At summer camp, we always ate the same thing for Sunday lunch: fried chicken, mashed potatoes, green beans, dinner rolls and dessert. So predictable, and yet so good. In the winter months here in France, one of my absolute favorite Sunday lunch options is paupiettes de veau.
I didn't know about these little treasures until a few months ago when Monsieur J and I were at the market and saw an unbelievably long line at the butcher shop. Certainly it must be good, otherwise all of these people would not be waiting in line for 30 minutes. We joined the queue, waited and watched the butcher deftly cutting slices of beef and veal, his wife ringing up the orders and giving tips on how to cook each item. When it was our turn, Monsieur J ordered two paupiettes, and Madame explained how to cook them. My "I'm-listening-to-you-very-intently-so-as-not-to-screw-this-up" face must've worried Madame on some level, and so she fished out a photocopy of the recipe just in case. Merci!
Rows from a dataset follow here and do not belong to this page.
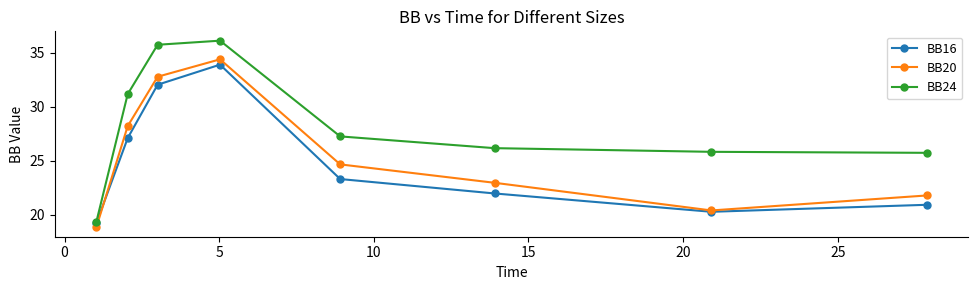

What is the value of the BB20 point at the 6th from the left?

23.0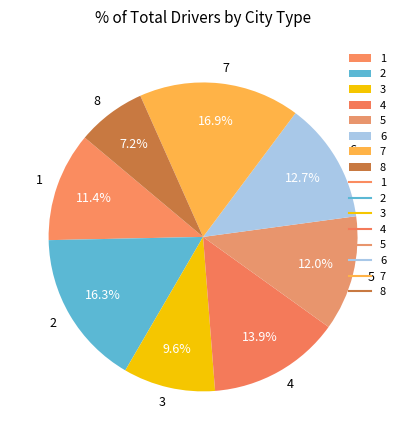

What is the largest slice in the pie chart?

7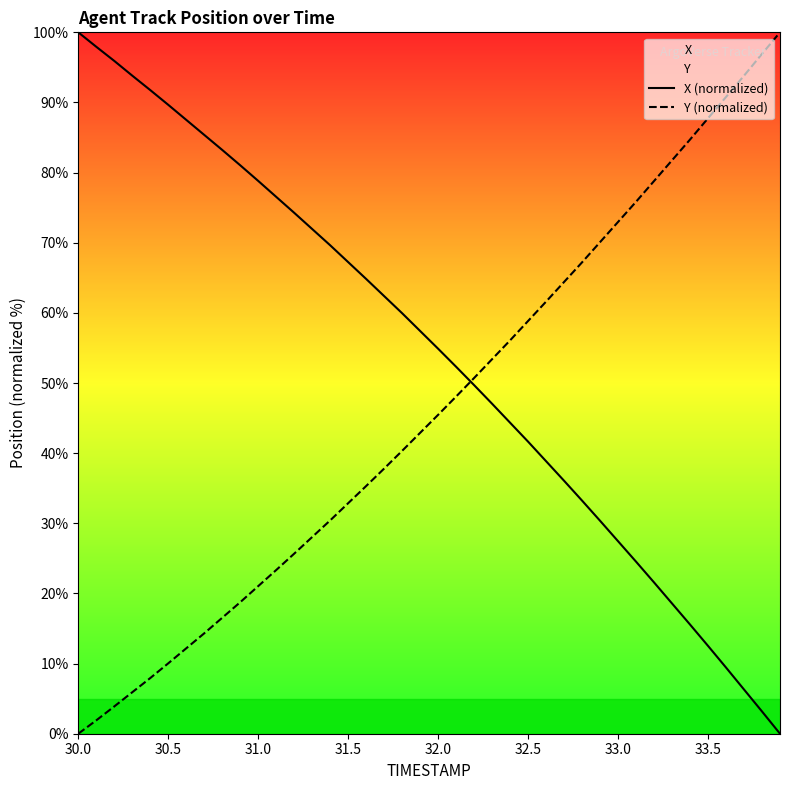

What is the total value across all series at 30.0?

100.0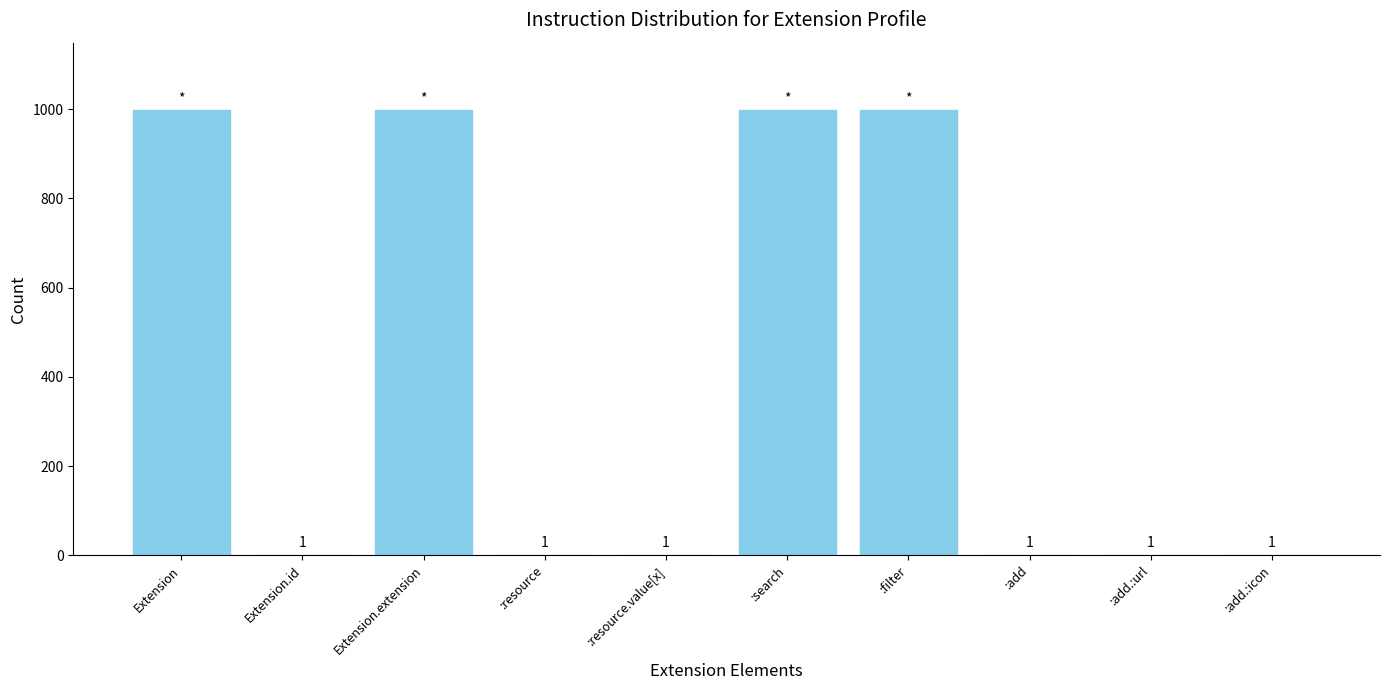

What is the maximum value shown in the chart?

999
Paupiettes may take a little time to cook, but since the butcher prepares the meat, all you have to do is chop and partially cook the vegetables before adding the veal to the pot. A paupiette de veau is essentially a thin veal cutlet, filled with a ground veal and herb stuffing. The butcher places a lump of stuffing on the veal cutlet, then uses strips of fat and a length of butcher's twine to carefully wrap and bind each little parcel so it won't fall apart during the cooking process. Once you've finished cooking them, you simply remove the string and fat and serve the paupiettes with the chopped vegetables: potatoes, carrots, mushrooms, leeks and fennel in this case, though you can adapt the choice of vegetables as you'd like -it's fun to experiment. When cooked slowly on low heat for 35 minutes and finished for 10 minutes over medium, the paupiettes are slightly golden on the outside, tender, juicy and seasoned to perfection on the inside. What's not to like about that?